Elas podem fazer muito mais do que estão fazendo para combater as notícias mentirosas
O debate sobre a responsabilidade do Facebook e outras redes sociais ganhou contornos mais concretos na segunda-feira passada. A empresa Unilever, uma das maiores anunciantes do mundo, informou que cortará os investimentos de publicidade nas redes sociais se elas não combaterem fake news, publicações de ódio ou conteúdos tóxicos em suas plataformas. No ano passado, a empresa investiu US$ 9,4 bilhões em ações de marketing, tendo destinado cerca de um terço desse valor a anúncios digitais.

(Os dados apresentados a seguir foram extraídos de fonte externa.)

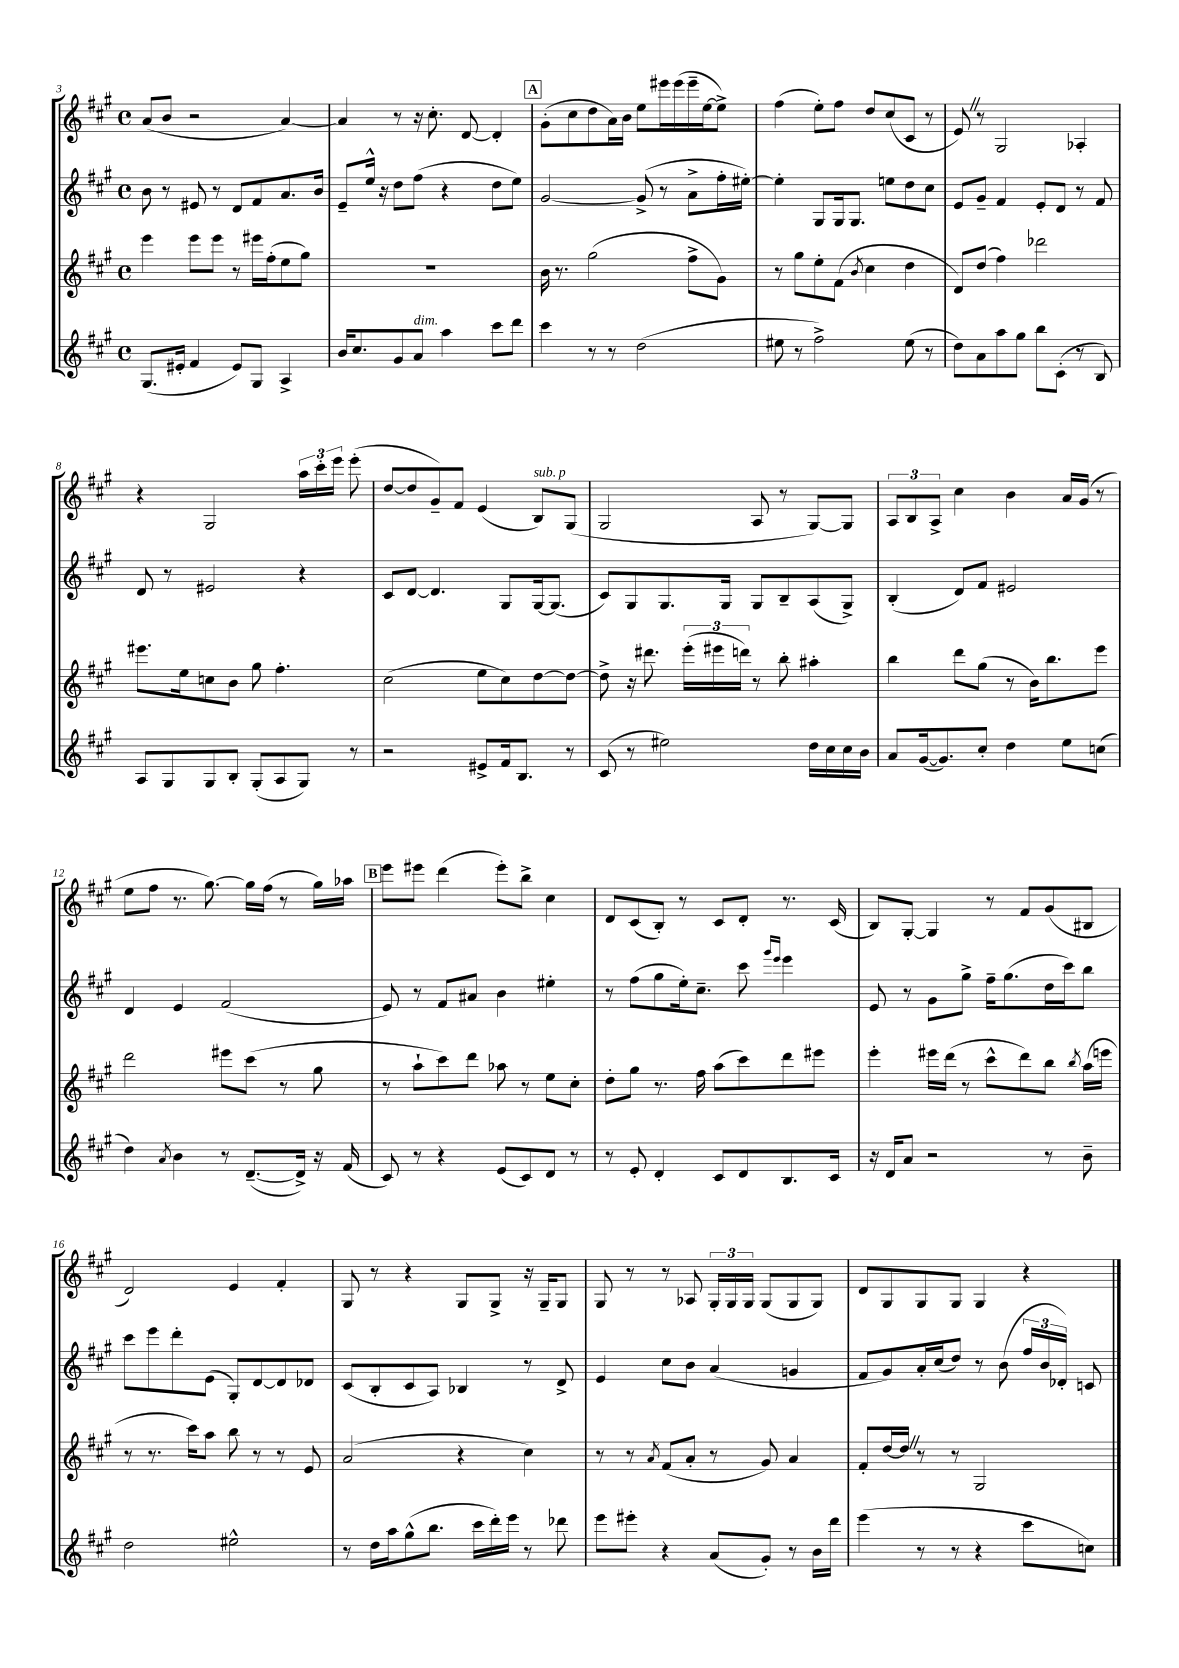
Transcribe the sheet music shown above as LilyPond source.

<<
\new StaffGroup <<
\new Staff = "s0" {
    \clef treble \key a \major \defaultTimeSignature \time 4/4
    \autoBeamOff a'8[( b'8] r2 a'4~) |
    a'4 r8 r16 cis''8.-. d'8~ d'4-. |
    \mark \markup { \box "A" } gis'8[-.( cis''8 d''8 a'16) b'16] e''8[ eis'''16 eis'''16( eis'''16-- e''16~ e''8]->) |
    fis''4( e''8[-.) fis''8] d''8[ cis''8( cis'8] r8 |
    e'8) \once \override BreathingSign.text = \markup { \musicglyph "scripts.caesura.straight" } \breathe r8 gis2 aes4-. |
    r4 gis2 \tuplet 3/2 { a''16[ cis'''16-. e'''16] } e'''8-.( |
    d''8[~ d''8 gis'8--) fis'8] e'4( b8[^\markup { \italic "sub. p" }) gis8]( |
    gis2 a8 r8 gis8[~) gis8] |
    \tuplet 3/2 { a8[ b8 a8]-> } cis''4 b'4 a'16[ gis'16]( r8 |
    e''8[ fis''8] r8. gis''8.~) gis''16[ fis''16]( r8 gis''16[) aes''16] |
    \mark \markup { \box "B" } e'''8[ eis'''8] d'''4( eis'''8[-.) b''8]-> cis''4 |
    d'8[ cis'8( b8]-.) r8 cis'8[ d'8]-. r8. cis'16( |
    b8[) gis8]~-. gis4 r8 fis'8[ gis'8( bis8] |
    d'2) e'4 fis'4-. |
    gis8 r8 r4 gis8[ gis8]-> r16 gis16[-- gis8] |
    gis8 r8 r8 aes8 \tuplet 3/2 { gis16[-. gis16 gis16] } gis8[( gis8 gis8]) |
    d'8[ gis8 gis8 gis8] gis4 r4 \bar "|." |
}
\new Staff = "s1" {
    \clef treble \key a \major \defaultTimeSignature \time 4/4
    \autoBeamOff b'8 r8 eis'8 r8 d'8[ fis'8 a'8. b'16] |
    e'8[-- e''16]-^ r16 d''8[ fis''8]( r4 d''8[ e''8]) |
    \mark \markup { \box "A" } gis'2~ gis'8->( r8 a'8[-> fis''16-. eis''16]~-.) |
    eis''4-. gis8[ gis16 gis8.] e''8[ d''8 cis''8] |
    e'8[ gis'8]-- fis'4 e'8[-. d'8] r8 fis'8 |
    d'8 r8 eis'2 r4 |
    cis'8[ d'8]~ d'4. gis8[ gis16~ gis8.]( |
    cis'8[) gis8 gis8. gis16] gis8[ b8-- a8( gis8]->) |
    b4-.( d'8[) fis'8] eis'2 |
    d'4 e'4 fis'2( |
    \mark \markup { \box "B" } e'8) r8 fis'8[ ais'8] b'4 eis''4-. |
    r8 fis''8[( gis''8 e''16-.) cis''8.]-- cis'''8 \grace { gis'''16[ e'''16] } e'''4 |
    e'8 r8 gis'8[ gis''8]-> fis''16[-- gis''8.( d''16 cis'''16) b''8] |
    cis'''8[ e'''8 d'''8-. e'8]( gis8[-.) d'8~ d'8 des'8] |
    cis'8[( b8-. cis'8 a8]) bes4 r8 d'8-> |
    e'4 cis''8[ b'8] a'4( g'4 |
    fis'8[ gis'8) a'16-. cis''16( d''8]) r8 b'8( \tuplet 3/2 { fis''16[ b'16 des'16]-.) } c'8 \bar "|." |
}
\new Staff = "s2" {
    \clef treble \key a \major \defaultTimeSignature \time 4/4
    \autoBeamOff e'''4 e'''8[ e'''8] r8 eis'''16[ fis''16-.( e''8 gis''8]) |
    R1 |
    \mark \markup { \box "A" } b'16 r8. gis''2( fis''8[-> gis'8]) |
    r8 gis''8[ e''8-. fis'8]( \acciaccatura { b'8 } cis''4 d''4 |
    d'8[) d''8]( fis''4) des'''2 |
    eis'''8.[ e''16 c''8 b'8] gis''8 fis''4.-. |
    cis''2( e''8[ cis''8) d''8~ d''8]~ |
    d''8-> r16 dis'''8. \tuplet 3/2 { e'''16[-.( eis'''16 d'''16]) } r8 b''8-. ais''4-. |
    b''4 d'''8[ gis''8]( r8 b'16[) b''8. e'''8] |
    d'''2 eis'''8[ cis'''8]( r8 gis''8 |
    \mark \markup { \box "B" } r8 a''8[-! cis'''8) d'''8] aes''8 r8 e''8[ cis''8]-. |
    d''8[-. gis''8] r8. fis''16 a''8[( cis'''8) d'''8 eis'''8] |
    e'''4-. eis'''16[ d'''16]( r8 cis'''8[-^ d'''8) b''8] \acciaccatura { b''8 } a''16[( e'''16] |
    r8 r8. cis'''16[) a''8] b''8 r8 r8 e'8 |
    a'2( r4 cis''4) |
    r8 r8 \acciaccatura { a'8 } fis'8[( a'8]-. r8 gis'8) a'4 |
    fis'8[-. d''16~ d''16] \once \override BreathingSign.text = \markup { \musicglyph "scripts.caesura.straight" } \breathe r8 r8 gis2 \bar "|." |
}
\new Staff = "s3" {
    \clef treble \key a \major \defaultTimeSignature \time 4/4
    \autoBeamOff gis8.[( eis'16]-. fis'4 eis'8[) gis8] a4-> |
    b'16[ cis''8. gis'8 a'8]^\markup { \italic "dim." } a''4 cis'''8[ d'''8] |
    \mark \markup { \box "A" } cis'''4 r8 r8 d''2( |
    eis''8 r8 fis''2->) eis''8( r8 |
    d''8[) a'8 a''8 gis''8] b''8[ cis'8]-.( r8 b8) |
    a8[ gis8 gis8 b8]-. gis8[-.( a8 gis8]) r8 |
    r2 eis'8[-> fis'16 b8.] r8 |
    cis'8( r8 eis''2) d''16[ cis''16 cis''16 b'16] |
    a'8[ gis'16~( gis'8.) cis''8]-. d''4 e''8[ c''8]( |
    d''4) \acciaccatura { a'8 } b'4 r8 d'8.[~--( d'16]->) r16 fis'16( |
    \mark \markup { \box "B" } cis'8) r8 r4 e'8[( cis'8) d'8] r8 |
    r8 e'8-. d'4-. cis'8[ d'8 b8. cis'16] |
    r16 d'16[ a'8] r2 r8 b'8-- |
    d''2 eis''2-^ |
    r8 d''16[ a''16 gis''8-^( b''8.] cis'''16[ d'''16-.) e'''16] r8 des'''8 |
    e'''8[ eis'''8]-. r4 a'8[( gis'8]-.) r8 b'16[ d'''16] |
    e'''4( r8 r8 r4 cis'''8[ c''8]) \bar "|." |
}
>>
>>
\layout { \context { \Score currentBarNumber = #3 } }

Como lembrou Keith Weed, diretor da Unilever, a confiança nas mídias sociais caiu diante da evidência de que as empresas de tecnologia não estão retirando de suas plataformas conteúdos ilegais, antiéticos e extremistas. “Fake news, racismo, sexismo, terroristas espalhando mensagens de ódio, conteúdo tóxico dirigido a crianças... A Unilever, como uma empresa confiável, não quer anunciar em plataformas que não contribuem positivamente para a sociedade”, disse Weed, que não se referiu a uma plataforma específica.
No ano passado, várias empresas europeias e até o governo da Grã-Bretanha decidiram retirar seus anúncios do Google e do YouTube depois que se soube que as peças eram exibidas ao lado de conteúdo inapropriado, com mensagens extremistas de diversos tipos. Mark Pritchard, diretor de marca da Procter & Gamble, reclamou que anúncios da marca tinham aparecido junto a vídeos de recrutamento do Estado Islâmico, dando a impressão de que a empresa apoiava a organização terrorista.
A reação da Unilever aponta, no entanto, para uma questão mais abrangente e ainda mais grave. O problema não se resume a eventuais erros do algoritmo utilizado pelas redes sociais, expondo anúncios comerciais ao lado de conteúdo inapropriado. Trata-se de um alerta sobre o ambiente encontrado nas redes sociais. Ao alertar que, se não houver um combate à difusão de notícias mentirosas e publicações de ódio, cortará seus investimentos nas mídias sociais, a Unilever afirma que as redes sociais podem fazer mais do que estão fazendo - e que essa omissão é inadmissível.
Não há dúvida de que as redes sociais têm sido ambiente fértil para a difusão de notícias mentirosas, com graves consequências políticas e sociais. Recentemente, até o Facebook reconheceu que podia causar danos à democracia. “As redes sociais podem apresentar um risco à democracia ao permitir a divulgação de mentiras”, disse Samidh Chakrabarti, diretor de produto e responsável pelas políticas globais da empresa. Na ocasião, ele prometeu que o ano de 2018 seria dedicado a neutralizar os riscos causados pela rede social.
No entanto, as empresas que controlam as redes sociais continuam atuando como se o problema não as afetasse diretamente. Querem fazer crer que a responsabilidade pela difusão de notícias mentirosas e de conteúdo antiético caberia tão somente aos maus usuários. As redes sociais seriam, em último termo, ambientes de liberdade e, como tais, imparciais.
Tal visão das coisas, é óbvio, não corresponde à realidade. As redes sociais não são imparciais. Seus algoritmos interferem decisivamente no que cada usuário vê. A ausência de neutralidade foi reconhecida, por exemplo, pelo Facebook ao anunciar, no início do ano, que passaria a privilegiar, no mural de notícias (a timeline), o tráfego de postagens pessoais em detrimento de publicações produzidas por veículos de comunicação. Ou seja, é a empresa que define como será a suposta “neutralidade”.
As redes sociais podem fazer muito mais do que estão fazendo para combater as notícias mentirosas. E o primeiro passo é reconhecer que não se trata apenas de uma possibilidade, mas de um dever. Elas são responsáveis por assegurar que suas plataformas não sejam um ambiente de criminalidade, de abuso de poder, de desinformação. Se continuarem se omitindo, a consequência é cristalina, como indicou a Unilever. Receberão cada vez mais de pessoas e de empresas a alcunha de inidôneas.